Adding subwoofer to Full-Ragne Speakers question


Especially for music...
The sub will surely add deeper base in the bottom end side..., I guess that's the purppose of adding a sub to begin with...

However, does it help in the midrage area?
Taking some load off of those woofers on the speakers so that they can concentrate on the midrage? or it doesn't matter as far as midrage's concerned.

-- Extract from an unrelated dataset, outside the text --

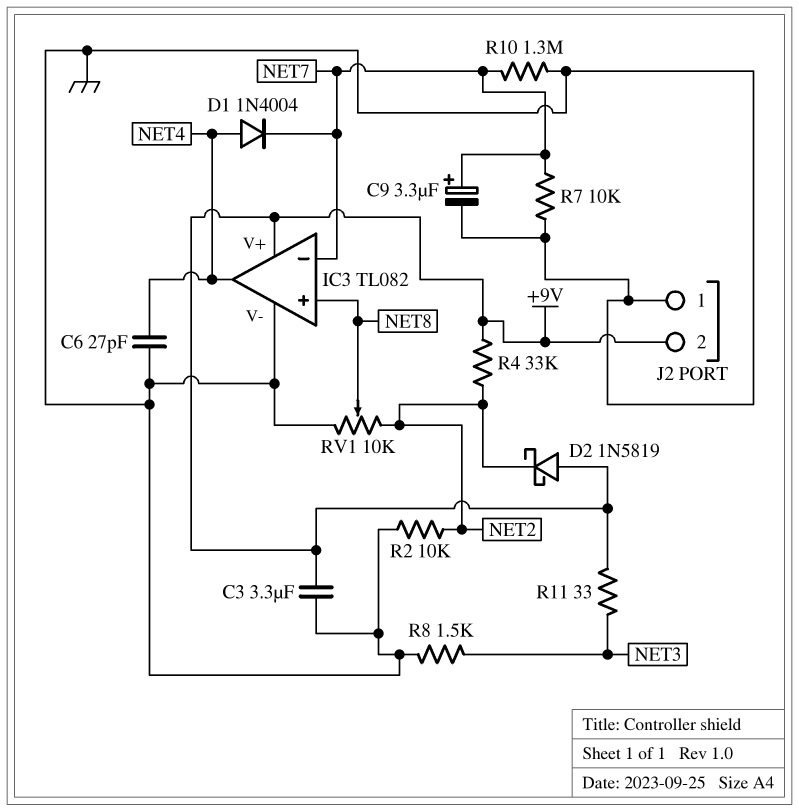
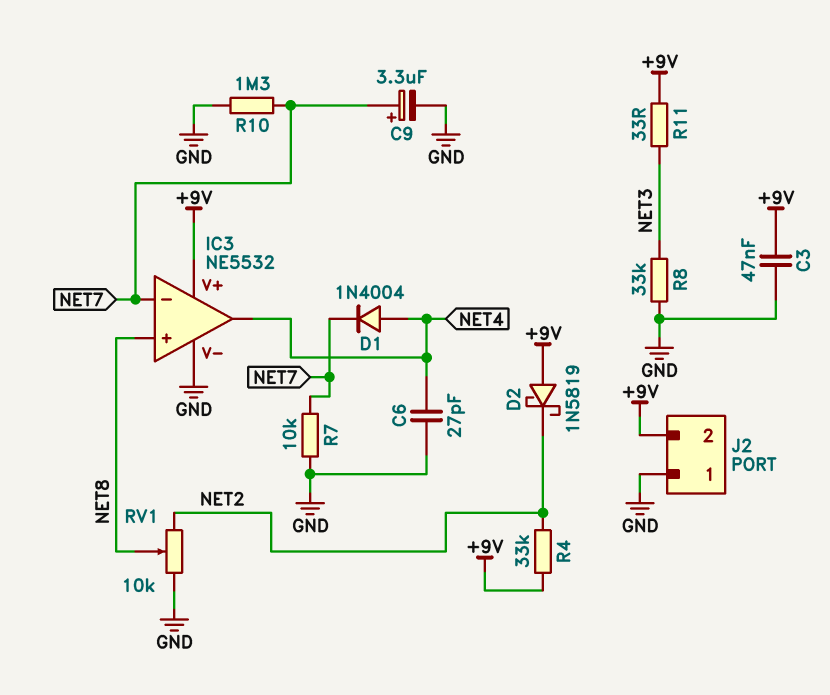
C3: 3.3uF (+9V, GND) -> 47nF (+9V, GND)
IC3: TL082 -> NE5532
R2: 10k (GND, NET2) -> none
R8: 1.5k (GND, NET3) -> 33k (GND, NET3)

I think I never got clear answer to this question, yet...
eandylee
The sub will only help the front speakers at and below the crossover point you set. Most will set it at 60-80hz. You need to know the low cut-off HZ level for the speakers and then see what either the pre-amp/receiver and sub x-over will allow you to set for the cross over. If you have speakers the drop down to e.g. 35Hz and the sub will let you set your X-over point as low as 40hz the try it there for starters. As far as the Mid Range it remainst the same. The speakers never know the sub is playing so they offer no compensation for range. If your reciever/pre-pro let you set the cross over then the front speakers will never see the frequencys below the cross over point as that information is re-routed to the subwoofer.
Well, thanks guy...

Theo says it's not goinig to help at all.

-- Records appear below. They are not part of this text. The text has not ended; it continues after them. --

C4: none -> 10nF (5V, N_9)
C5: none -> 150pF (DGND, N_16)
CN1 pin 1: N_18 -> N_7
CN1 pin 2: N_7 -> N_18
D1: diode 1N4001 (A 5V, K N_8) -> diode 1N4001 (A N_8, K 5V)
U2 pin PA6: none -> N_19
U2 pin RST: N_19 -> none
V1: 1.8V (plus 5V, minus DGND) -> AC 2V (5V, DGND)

Bomarc basically says it might be marginally helpful but probably not that significant

I don't know how speakers work internally, but basically what I thought was that producing bass is a lot of work for the speakers, and if the subwoofer take some of the hard work away, then there would be more capacity left with the mains to work on other area(namly midrange), thus produce more accurate and rich midrange sound.

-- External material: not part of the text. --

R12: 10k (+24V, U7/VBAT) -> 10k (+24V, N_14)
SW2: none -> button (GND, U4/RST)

I guesss it does not quiet work that way??
I'm no EE, but I'm gotten different answers to this. There are a number of different factors at work.
1. The bass waveform places a significant demand on your amplifier. If you use a powered sub and cut off the low bass with some kind of crossover, then the main amp does not have the same demands placed on it and has more current reserve available.
2. Reproducing low bass can also place a significant demand on the main woofer. If it does not have to go as low, there is a good likelihood that there will be less distortion in the bandwidth it is producing.
3. Most (but not all) full range speakers cannot produce the bass in the lowest octave at the same volume. In other words, they roll-off the lowest frequency. Or another way to look at is "how low can they go". A good subwoofer can usually provide useful, undistorted output down to 20 hz; few "full range" speakers go that low.

I'm sure there are others with more technical know-how, but that's my understanding.